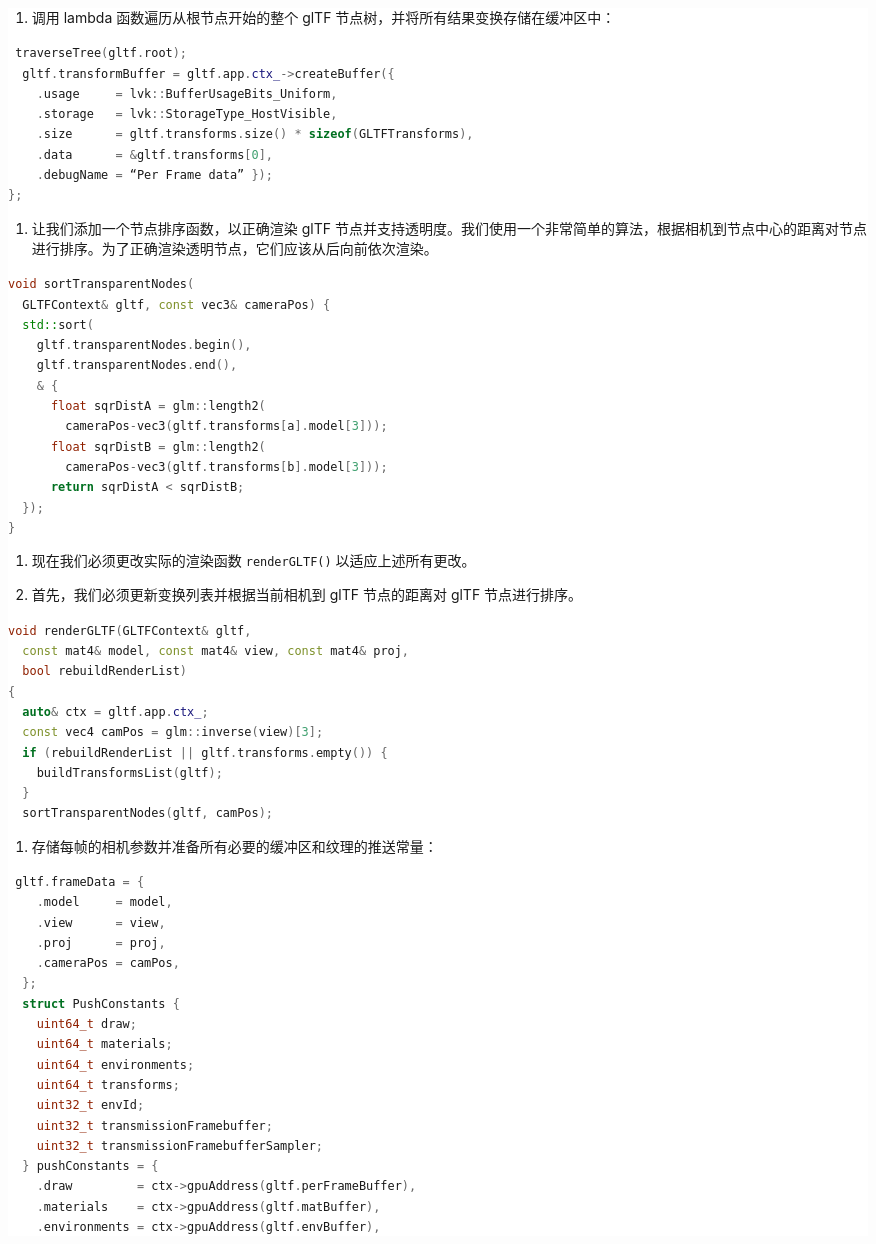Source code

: 1.  调用 lambda 函数遍历从根节点开始的整个 glTF 节点树，并将所有结果变换存储在缓冲区中：

```cpp
 traverseTree(gltf.root);
  gltf.transformBuffer = gltf.app.ctx_->createBuffer({
    .usage     = lvk::BufferUsageBits_Uniform,
    .storage   = lvk::StorageType_HostVisible,
    .size      = gltf.transforms.size() * sizeof(GLTFTransforms),
    .data      = &gltf.transforms[0],
    .debugName = “Per Frame data” });
};
```

1.  让我们添加一个节点排序函数，以正确渲染 glTF 节点并支持透明度。我们使用一个非常简单的算法，根据相机到节点中心的距离对节点进行排序。为了正确渲染透明节点，它们应该从后向前依次渲染。

```cpp
void sortTransparentNodes(
  GLTFContext& gltf, const vec3& cameraPos) {
  std::sort(
    gltf.transparentNodes.begin(),
    gltf.transparentNodes.end(),
    & {
      float sqrDistA = glm::length2(
        cameraPos-vec3(gltf.transforms[a].model[3]));
      float sqrDistB = glm::length2(
        cameraPos-vec3(gltf.transforms[b].model[3]));
      return sqrDistA < sqrDistB;
  });
}
```

1.  现在我们必须更改实际的渲染函数 `renderGLTF()` 以适应上述所有更改。

1.  首先，我们必须更新变换列表并根据当前相机到 glTF 节点的距离对 glTF 节点进行排序。

```cpp
void renderGLTF(GLTFContext& gltf,
  const mat4& model, const mat4& view, const mat4& proj,
  bool rebuildRenderList)
{
  auto& ctx = gltf.app.ctx_;
  const vec4 camPos = glm::inverse(view)[3];
  if (rebuildRenderList || gltf.transforms.empty()) {
    buildTransformsList(gltf);
  }
  sortTransparentNodes(gltf, camPos);
```

1.  存储每帧的相机参数并准备所有必要的缓冲区和纹理的推送常量：

```cpp
 gltf.frameData = {
    .model     = model,
    .view      = view,
    .proj      = proj,
    .cameraPos = camPos,
  };
  struct PushConstants {
    uint64_t draw;
    uint64_t materials;
    uint64_t environments;
    uint64_t transforms;
    uint32_t envId;
    uint32_t transmissionFramebuffer;
    uint32_t transmissionFramebufferSampler;
  } pushConstants = {
    .draw         = ctx->gpuAddress(gltf.perFrameBuffer),
    .materials    = ctx->gpuAddress(gltf.matBuffer),
    .environments = ctx->gpuAddress(gltf.envBuffer),
```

• [PROBLEM STATEMENT]
Each line above that contains the word "sqrDistB" should be copied.

• [ANSWER TO THIS PROBLEM]
      float sqrDistB = glm::length2(
      return sqrDistA < sqrDistB;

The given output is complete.